**課題の指示**
課題文のうち、「フリュザクラ 治癒切除不能な進行・再発の大腸がんで国内製造販売承認取得 武田薬品」で始まり「る柔軟な可能性を有している。」までの部分を、一字も変えずに書き写してください。

**課題文**
フリュザクラ 治癒切除不能な進行・再発の大腸がんで国内製造販売承認取得 武田薬品

 武田薬品は24日、 経口のチロシンキナーゼ阻害剤 「フリュザクラ」について、「がん化学療法後に増悪した治癒切除不能な進行・再発の結腸・直腸癌」を効能・効果として、厚労省より製造販売承認を取得したと発表した。
 フリュザクラは、3つすべてのVEGF受容体(1/2/3)に対する選択性を有する経口阻害剤である。VEGFR阻害剤は、腫瘍血管新生の阻害において極めて重要な役割を果す。フリュザクラは、標的外のキナーゼ活性を最小限に抑えることにより、高い選択性を有するようデザインされており、持続的な標的阻害を成し遂げる薬物曝露を可能とし、併用療法の一部として使用する柔軟な可能性を有している。

**提示データ**
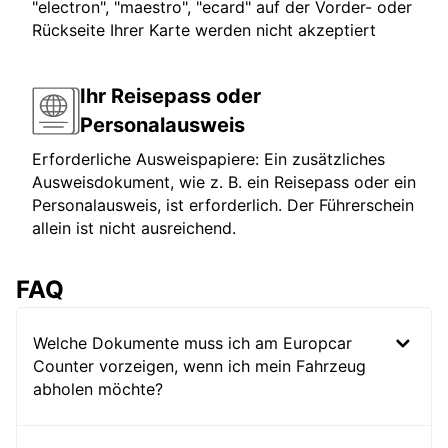
"electron", "maestro", "ecard" auf der Vorder- oder
Rückseite Ihrer Karte werden nicht akzeptiert
Ihr Reisepass oder
Personalausweis
Erforderliche Ausweispapiere: Ein zusätzliches
Ausweisdokument, wie z. B. ein Reisepass oder ein
Personalausweis, ist erforderlich. Der Führerschein
allein ist nicht ausreichend.
FAQ
Welche Dokumente muss ich am Europcar
Counter vorzeigen, wenn ich mein Fahrzeug
abholen möchte?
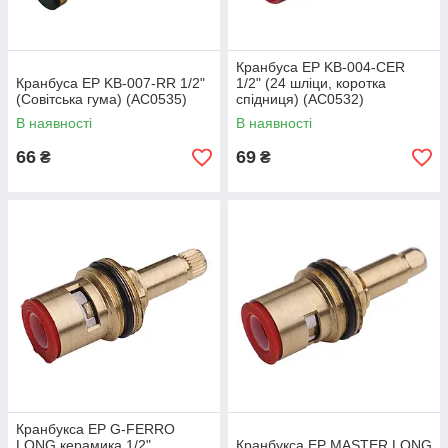
Кранбуса EP KB-004-CER
Кранбуса EP KB-007-RR 1/2"
1/2" (24 шліци, коротка
(Совітська гума) (AC0535)
спідниця) (AC0532)
В наявності
В наявності
66
69
₴
₴
Кранбукса EP G-FERRO
LONG керамика 1/2"
Кранбукса EP MASTER LONG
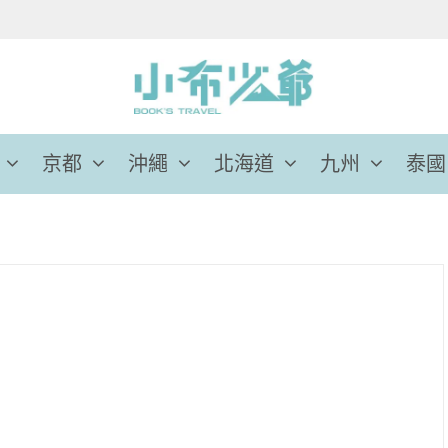
京都
沖繩
北海道
九州
泰國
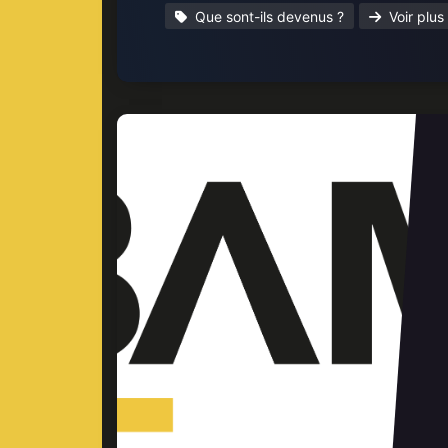
Que sont-ils devenus ?
Voir plus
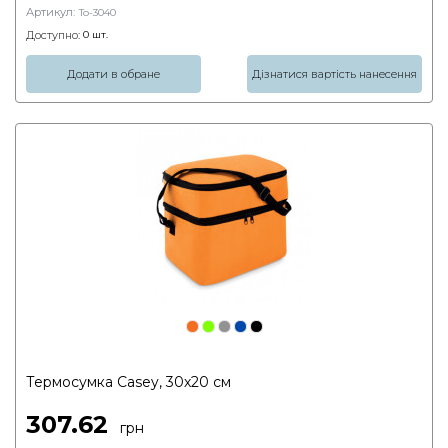
Артикул:
To-3040
Доступно:
0
шт.
Додати в обране
Дізнатися вартість нанесення
Термосумка Casey, 30х20 см
307.62
грн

**解答**
フリュザクラ 治癒切除不能な進行・再発の大腸がんで国内製造販売承認取得 武田薬品

 武田薬品は24日、 経口のチロシンキナーゼ阻害剤 「フリュザクラ」について、「がん化学療法後に増悪した治癒切除不能な進行・再発の結腸・直腸癌」を効能・効果として、厚労省より製造販売承認を取得したと発表した。
 フリュザクラは、3つすべてのVEGF受容体(1/2/3)に対する選択性を有する経口阻害剤である。VEGFR阻害剤は、腫瘍血管新生の阻害において極めて重要な役割を果す。フリュザクラは、標的外のキナーゼ活性を最小限に抑えることにより、高い選択性を有するようデザインされており、持続的な標的阻害を成し遂げる薬物曝露を可能とし、併用療法の一部として使用する柔軟な可能性を有している。